Dans l’affaire 66984/14, la même association se plaint que ses représentants n’avaient pas été invités aux plus importantes émissions d’information diffusées par la RAI alors que ceux des autres tendances politiques y avaient participé.

Les associations politiques requérantes s’estiment victimes d’une violation de leur droit à la liberté de communiquer leurs opinions et idées politiques dans les médias hors période électorale.

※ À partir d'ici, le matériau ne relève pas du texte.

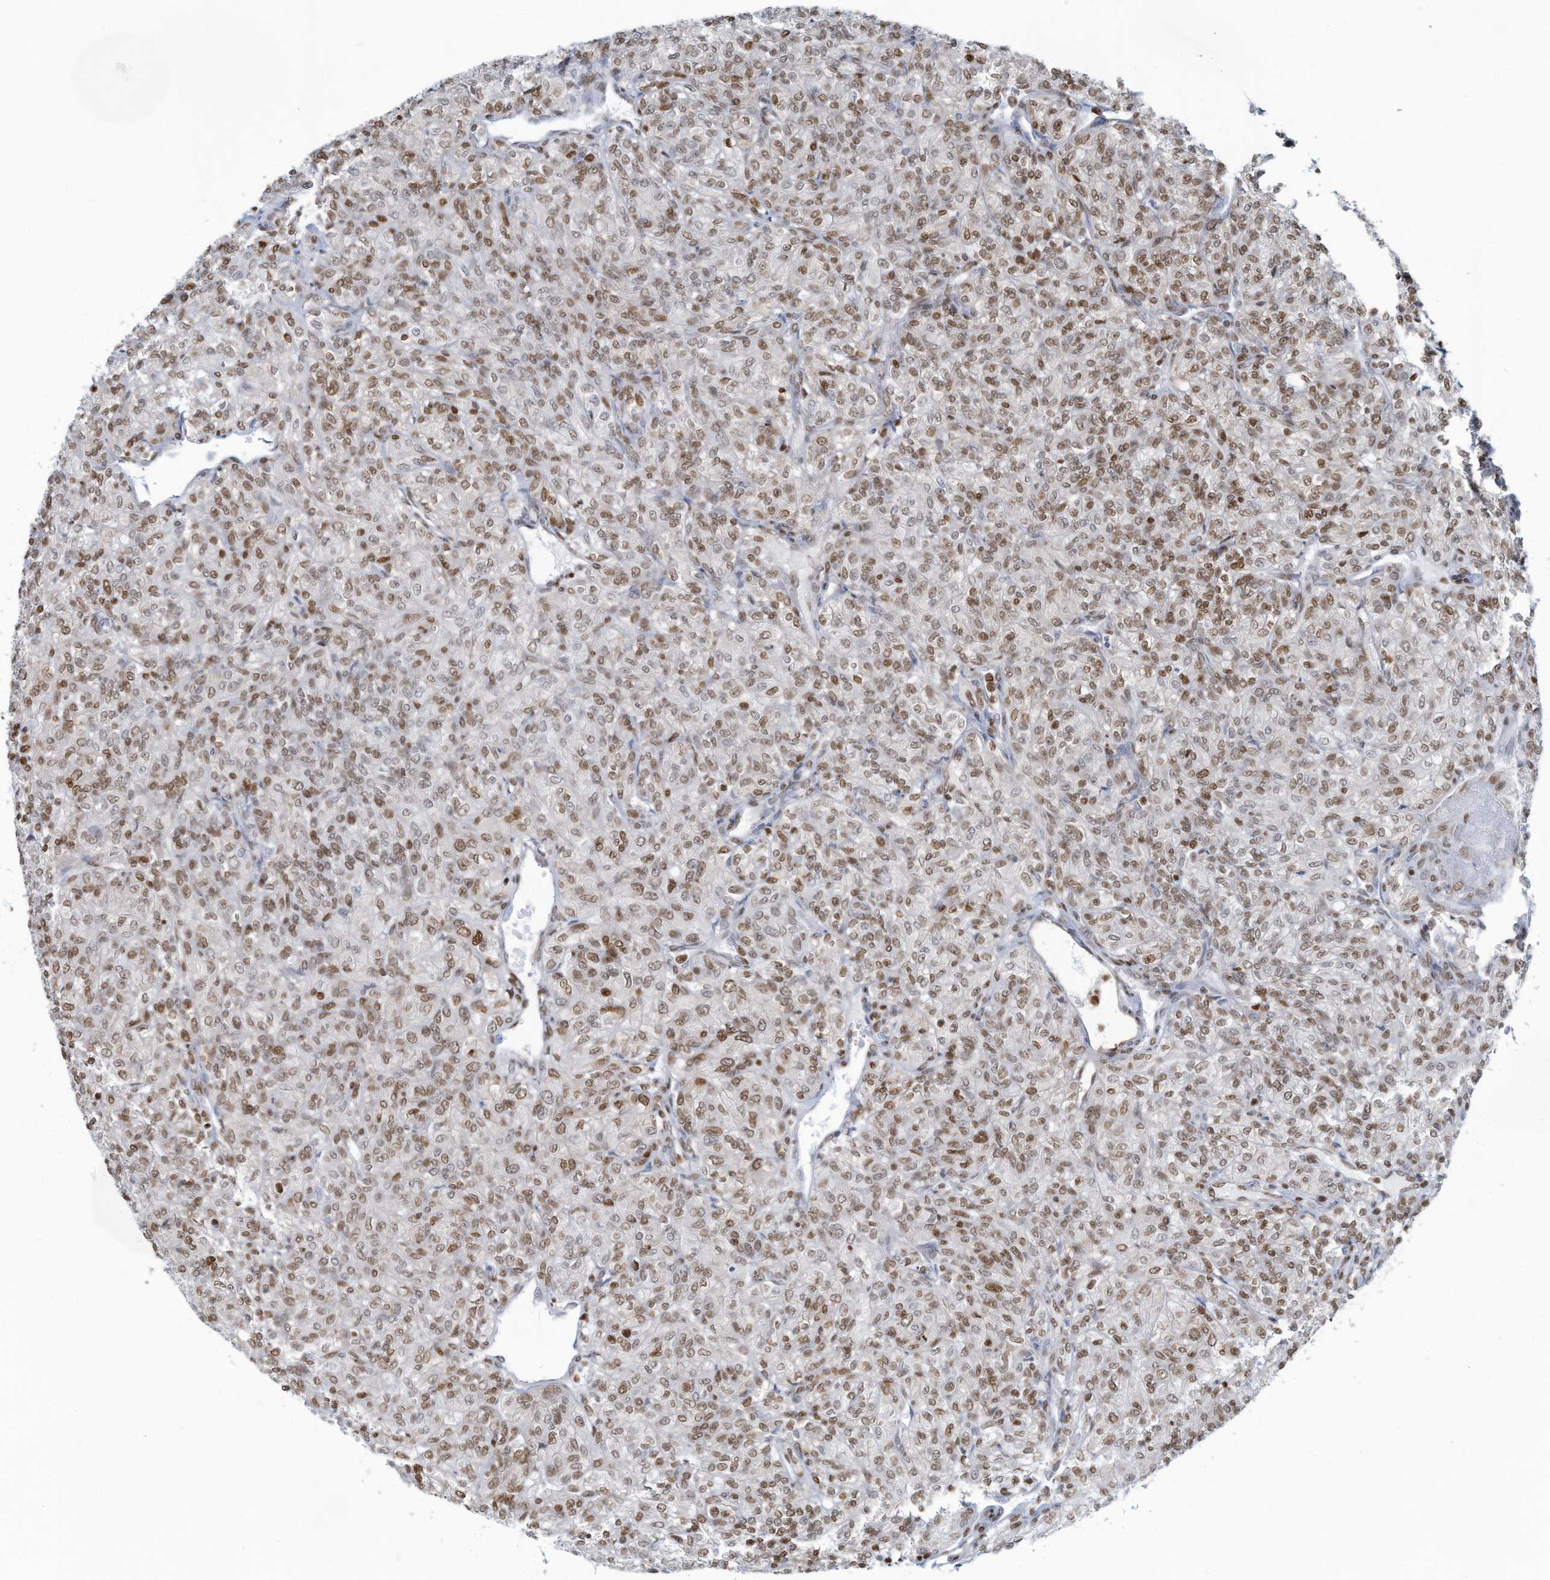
{"staining": {"intensity": "moderate", "quantity": ">75%", "location": "nuclear"}, "tissue": "renal cancer", "cell_type": "Tumor cells", "image_type": "cancer", "snomed": [{"axis": "morphology", "description": "Adenocarcinoma, NOS"}, {"axis": "topography", "description": "Kidney"}], "caption": "Protein expression analysis of renal cancer (adenocarcinoma) demonstrates moderate nuclear positivity in about >75% of tumor cells.", "gene": "SARNP", "patient": {"sex": "male", "age": 77}}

En droit – Article 10 : Hors période électorale, le régime juridique italien encadrant la diffusion des opinions politiques à la télévision distingue les émissions de « communication politique », dont les « tribunes politiques », des émissions d’information. Les premières sont conçues comme un moyen de diffusion du message des partis politiques, les secondes incluent ce message dans un contexte dynamique lié à l’actualité. L’organisation des « tribunes politiques » sur les chaînes publiques nécessitait un acte d’impulsion émanant d’un organe parlementaire, la commission de vigilance, tandis que l’initiative des émissions d’information relève de l’autonomie éditoriale de chaque chaîne et de chaque rédaction. Ces dernières doivent néanmoins respecter les principes généraux d’impartialité et de pluralisme de l’information. Les dispositions légales fixent seulement les principes généraux applicables à l’accès des « sujets politiques » à la radio et à la télévision, en laissant à la commission de vigilance et à l’Autorité pour les garanties dans les communications (AGCOM) le soin d’adopter la réglementation secondaire mettant en œuvre ces principes. Le contrôle du respect de ces normes incombe à l’AGCOM qui est une autorité administrative indépendante devant : 1) assurer le respect du pluralisme et garantir l’égalité d’accès de tous les « sujets politiques » aux émissions d’information, de communication électorale et de communication politique, et l’impartialité de ces émissions ; 2) veiller au respect des orientations adressées à la RAI par la commission de vigilance, et pouvant fixer elle-même des règles complémentaires afin d’assurer le respect de la législation interne. Le rôle direct de l’État dans le contrôle du service public de radiotélédiffusion a donc progressivement été réduit, et une majeure autonomie éditoriale reconnue à chaque chaîne ainsi qu’aux rédactions responsables des émissions d’information, assure en principe une meilleure protection des principes d’impartialité et de pluralisme de l’information.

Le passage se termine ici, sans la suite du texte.